Exploitées, décapitées, dégradées politiquement, les populations arméniennes stagneront au sein de l'empire ottoman, puis seront presque détruites par lui au XXe siècle (x).
Quatrièmement, une région se développe si elle est connectée aux grandes voies de communication, qui la mettent en liaison avec le grand commerce et les échanges d'idées et de techniques. Une partie des voies commerciales antiques reliant le monde indien au monde méditerranéen passaient par le Zagros et le plateau arménien. Le développement de la navigation perse et arabe en mer Rouge et dans le golfe d'Oman représenta une première concurrence. Mais la situation changea radicalement au XVIe siècle avec la découverte de voies maritimes directes entre l'Europe, l'Inde et l'Asie Extrême par les navigateurs portugais et espagnols. Passer par l'océan Atlantique, l'océan Indien ou le Pacifique exposait, certes, les navigateurs aux périls de la mer, mais leur évitait les multiples intermédiaires coûteux qui dominaient les anciennes voies commerciales terrestres (« Route de la soie »), ou celles de la mer Rouge et du golfe Persique. En outre, le transport maritime, même à l'époque, était de bien plus grande capacité que le transport par caravane de chameaux ou de chevaux. Le monde kurde fut donc rejeté en marge des courants commerciaux et son état d'isolement en fut approfondi.

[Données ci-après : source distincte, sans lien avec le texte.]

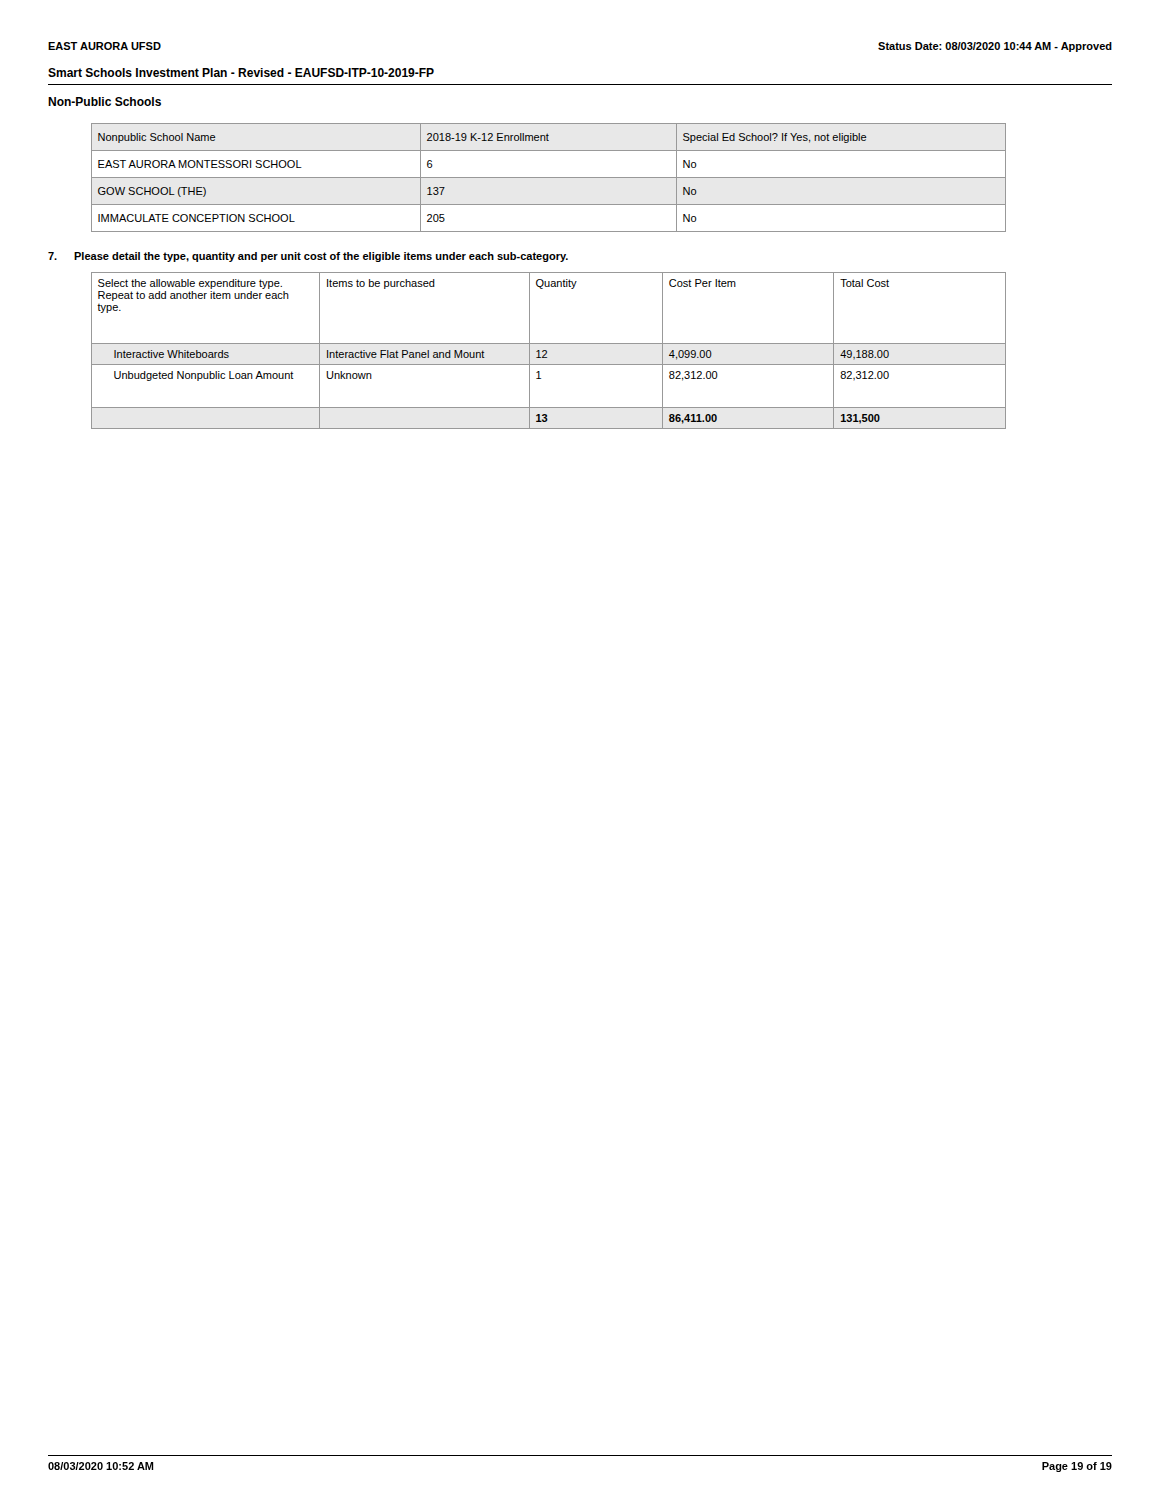EAST AURORA UFSD
Status Date: 08/03/2020 10:44 AM - Approved
Smart Schools Investment Plan - Revised - EAUFSD-ITP-10-2019-FP
Non-Public Schools
| Nonpublic School Name | 2018-19 K-12 Enrollment | Special Ed School? If Yes, not eligible |
| EAST AURORA MONTESSORI SCHOOL | 6 | No |
| GOW SCHOOL (THE) | 137 | No |
| IMMACULATE CONCEPTION SCHOOL | 205 | No |
7. Please detail the type, quantity and per unit cost of the eligible items under each sub-category.
| Select the allowable expenditure type. Repeat to add another item under each type. | Items to be purchased | Quantity | Cost Per Item | Total Cost |
| Interactive Whiteboards | Interactive Flat Panel and Mount | 12 | 4,099.00 | 49,188.00 |
| Unbudgeted Nonpublic Loan Amount | Unknown | 1 | 82,312.00 | 82,312.00 |
| | | 13 | 86,411.00 | 131,500 |
08/03/2020 10:52 AM
Page 19 of 19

Réduit au stade d'organisation tribal, arriéré, divisé, presque limité à l'activité agricole, pauvrement éduqué, dépourvu d'influence politique, en marge des grands centres de développement économique et humain, le monde kurde était dramatiquement mal préparé à affronter les grands bouleversements politiques du XXe siècle. C'est dans cet état de faiblesse qu'il dut tenter de faire entendre sa voix au moment du redécoupage des zones d'influence, après 1918 et l'effondrement de l'empire ottoman. Il n'y parvint pas, et depuis, les populations kurdes luttent péniblement pour exister.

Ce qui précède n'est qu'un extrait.